Based in Norwich, Solaflect Energy installs trackers all over Vermont, New Hampshire and now, Massachusetts and California.

They patented the sun-tracking design, after winning $2M in awards from the U.S. Department of Energy.

“Nationally, there’s almost no ground-mounted solar for the residential market. But in our home market where we started selling first thing in 2013, we’re actually 50% of all solar. So competing against all other rooftop companies, we’re half the market there," said Bender.

After a federal rebate, these low-maintenance units cost anywhere from $16,000 to $21,000, but with free electric, the unit pays for itself in about 10 years.

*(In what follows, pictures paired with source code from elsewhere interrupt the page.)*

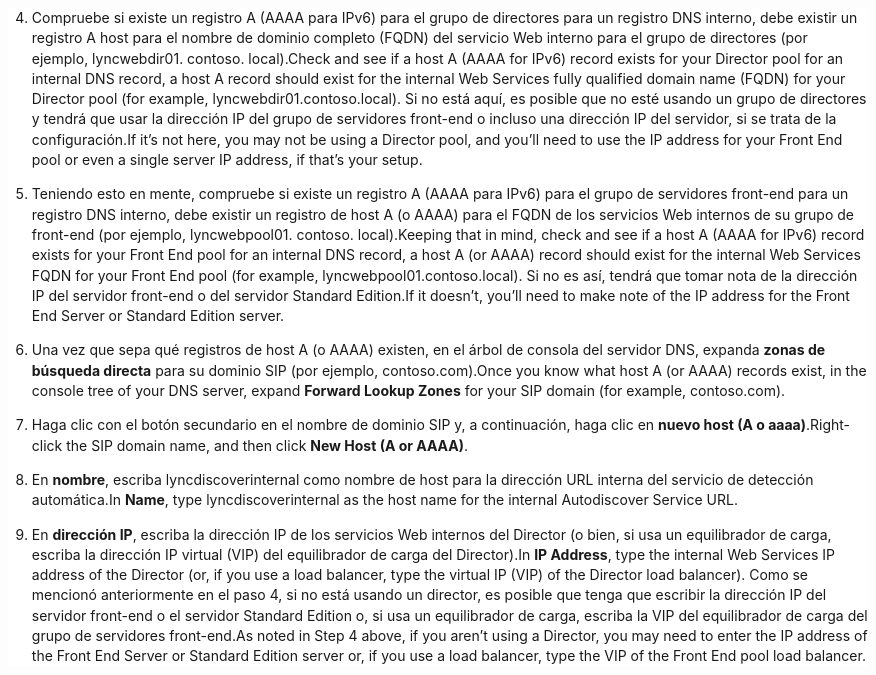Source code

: 4.  <span data-ttu-id="309e6-149">Compruebe si existe un registro A (AAAA para IPv6) para el grupo de directores para un registro DNS interno, debe existir un registro A host para el nombre de dominio completo (FQDN) del servicio Web interno para el grupo de directores (por ejemplo, lyncwebdir01. contoso. local).</span><span class="sxs-lookup"><span data-stu-id="309e6-149">Check and see if a host A (AAAA for IPv6) record exists for your Director pool for an internal DNS record, a host A record should exist for the internal Web Services fully qualified domain name (FQDN) for your Director pool (for example, lyncwebdir01.contoso.local).</span></span> <span data-ttu-id="309e6-150">Si no está aquí, es posible que no esté usando un grupo de directores y tendrá que usar la dirección IP del grupo de servidores front-end o incluso una dirección IP del servidor, si se trata de la configuración.</span><span class="sxs-lookup"><span data-stu-id="309e6-150">If it’s not here, you may not be using a Director pool, and you’ll need to use the IP address for your Front End pool or even a single server IP address, if that’s your setup.</span></span>

5.  <span data-ttu-id="309e6-151">Teniendo esto en mente, compruebe si existe un registro A (AAAA para IPv6) para el grupo de servidores front-end para un registro DNS interno, debe existir un registro de host A (o AAAA) para el FQDN de los servicios Web internos de su grupo de front-end (por ejemplo, lyncwebpool01. contoso. local).</span><span class="sxs-lookup"><span data-stu-id="309e6-151">Keeping that in mind, check and see if a host A (AAAA for IPv6) record exists for your Front End pool for an internal DNS record, a host A (or AAAA) record should exist for the internal Web Services FQDN for your Front End pool (for example, lyncwebpool01.contoso.local).</span></span> <span data-ttu-id="309e6-152">Si no es así, tendrá que tomar nota de la dirección IP del servidor front-end o del servidor Standard Edition.</span><span class="sxs-lookup"><span data-stu-id="309e6-152">If it doesn’t, you’ll need to make note of the IP address for the Front End Server or Standard Edition server.</span></span>

6.  <span data-ttu-id="309e6-153">Una vez que sepa qué registros de host A (o AAAA) existen, en el árbol de consola del servidor DNS, expanda **zonas de búsqueda directa** para su dominio SIP (por ejemplo, contoso.com).</span><span class="sxs-lookup"><span data-stu-id="309e6-153">Once you know what host A (or AAAA) records exist, in the console tree of your DNS server, expand **Forward Lookup Zones** for your SIP domain (for example, contoso.com).</span></span>

7.  <span data-ttu-id="309e6-154">Haga clic con el botón secundario en el nombre de dominio SIP y, a continuación, haga clic en **nuevo host (A o aaaa)**.</span><span class="sxs-lookup"><span data-stu-id="309e6-154">Right-click the SIP domain name, and then click **New Host (A or AAAA)**.</span></span>

8.  <span data-ttu-id="309e6-155">En **nombre**, escriba lyncdiscoverinternal como nombre de host para la dirección URL interna del servicio de detección automática.</span><span class="sxs-lookup"><span data-stu-id="309e6-155">In **Name**, type lyncdiscoverinternal as the host name for the internal Autodiscover Service URL.</span></span>

9.  <span data-ttu-id="309e6-156">En **dirección IP**, escriba la dirección IP de los servicios Web internos del Director (o bien, si usa un equilibrador de carga, escriba la dirección IP virtual (VIP) del equilibrador de carga del Director).</span><span class="sxs-lookup"><span data-stu-id="309e6-156">In **IP Address**, type the internal Web Services IP address of the Director (or, if you use a load balancer, type the virtual IP (VIP) of the Director load balancer).</span></span> <span data-ttu-id="309e6-157">Como se mencionó anteriormente en el paso 4, si no está usando un director, es posible que tenga que escribir la dirección IP del servidor front-end o el servidor Standard Edition o, si usa un equilibrador de carga, escriba la VIP del equilibrador de carga del grupo de servidores front-end.</span><span class="sxs-lookup"><span data-stu-id="309e6-157">As noted in Step 4 above, if you aren’t using a Director, you may need to enter the IP address of the Front End Server or Standard Edition server or, if you use a load balancer, type the VIP of the Front End pool load balancer.</span></span>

And despite having free electric once it’s paid off, kids love them for different reasons.

“We have a lot of customers, dozens and dozens of customers that actually name their machine. Apollo, anything from Helios to George," said Bender.

But these trackers are anything but Greek.

With their steel manufactured in St. Johnsbury, control boards made in Springfield and trackers assembled in Norwich, Bender says this as Vermont-made solar as solar gets.

“For any dollar spent on solar in Vermont, we’re sure that we’re the highest percentage of that money that stays in Vermont of any other solar company because we’re very proud of that a very high percentage of what we do is actually done right here in Vermont," said Bender.